When it comes to breakfast, you want to start as you mean to go on, but adding this one food to your plate is often what causes your belly to feel bloated for the rest of the day. According to experts in food intolerance in the nutrition team at Supply Life, part of Brits' favourite Full English Breakfast hides a surprising culprit.
Your stacked plate offers one particular food that is making you bloat, and it isn't the bacon, sausage or eggs, but in fact the humble baked beans you may be piling on top. Beans are a great source of protein, but they are also packed with natural sugars that plenty of people struggle to digest.
Sugars of this kind shift into the large bowel, where bacteria work to break them down, then release gas and pull in water. As a result, you're stuck with some discomfort due to a tighter waistband and a swollen stomach. In order to really understand these sugars, you need to know exactly what they're called and how to avoid them.
These types of sugars all fall under the umbrella of FODMAPs - short, fast-fermenting carbohydrates found in many everyday foods. But beans specifically are rich in one type of sugar known as GOS.
Those who have a more sensitive gut will find that FODMAPs are not absorbed as easily as others. They tend to instead ferment lower down and as a result cause bloating, cramps and wind. So, when you're eating baked beans, and you're adding toast and milk to your morning cup of tea, you're stacking these triggers up on top of one another.

It's no surprise so many people are left feeling uncomfortably full after their favourite fry-up, and it's far more common than you may realise.

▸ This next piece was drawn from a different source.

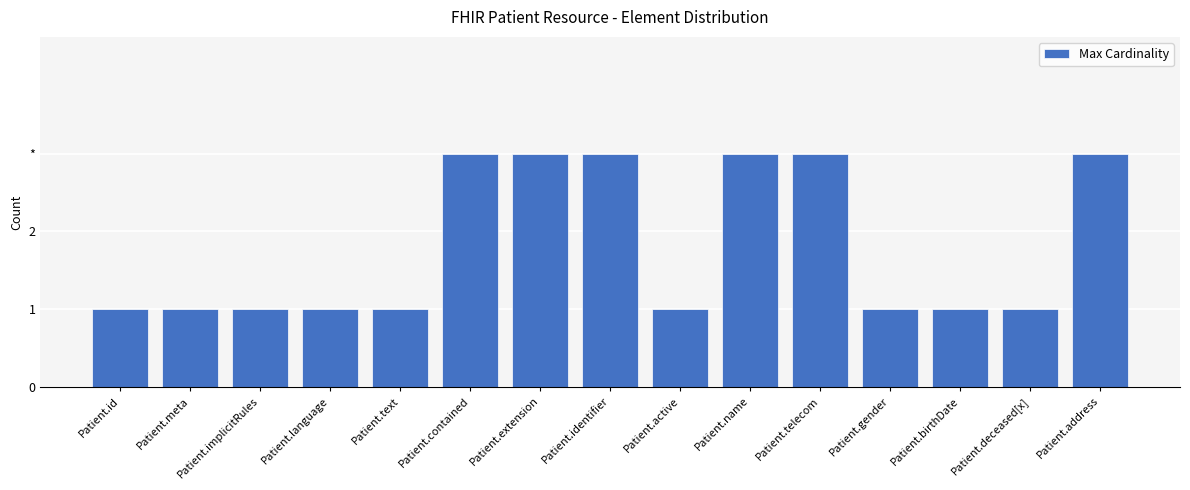

Does the chart contain any negative values?

No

The health condition, irritable bowel syndrome (IBS), is closely linked to having FODMAP intolerances and is something which affects somewhere between 5-20% of the UK population.
Meaning, millions of people are struggling with their bloating bellies and often living with undiagnosed IBS. Meanwhile, for others, gluten can be an entirely different hidden issue, as well as coeliac disease, which affects around 1 in 100 Britons.
Interestingly, only a third of these people are officially diagnosed, meaning half a million people are eating away as usual, with no awareness. While milk remains a standouttrigger for many people.
On a worldwide basis, it's believed that more than half of adults develop a lactose intolerance after their childhood, but the condition is less common in Northern Europe. In Britain, however, plenty of people are still affected, so if your Full English is ruining your day ahead, you're definitely not alone.
Although the experts say you don't necessarily need to give up your fry-up in order to avoid bloating. By making some small tweaks you can easily feel a big difference, especially when it comes to your beans.
Some of the big problem sugars are sitting in the sauce of the beans, and so if you're using canned beans, it's best practice to drain and rinse them, washing away the sugars with the liquid. As well as this, it's best to keep your portions to a modest size, remembering that your beans are a side to your breakfast and not the main event.
Try adding grilled tomatoes or mushrooms, another Full English Breakfast staple, and see how you feel as a result. Or, you may even find that bread could be an issue for you too, in which case you should pay a visit to your GP for accurate coeliac testing.
If you're sensing that milk is the main culprit, make the switch to a lactose-free version or simply reduce your intake, as many people are able to tolerate small servings or hard cheeses without trouble. Supply Life's straightforward "test, don't guess" approach means you can tuck into a Full English without the all-day bloat that follows it.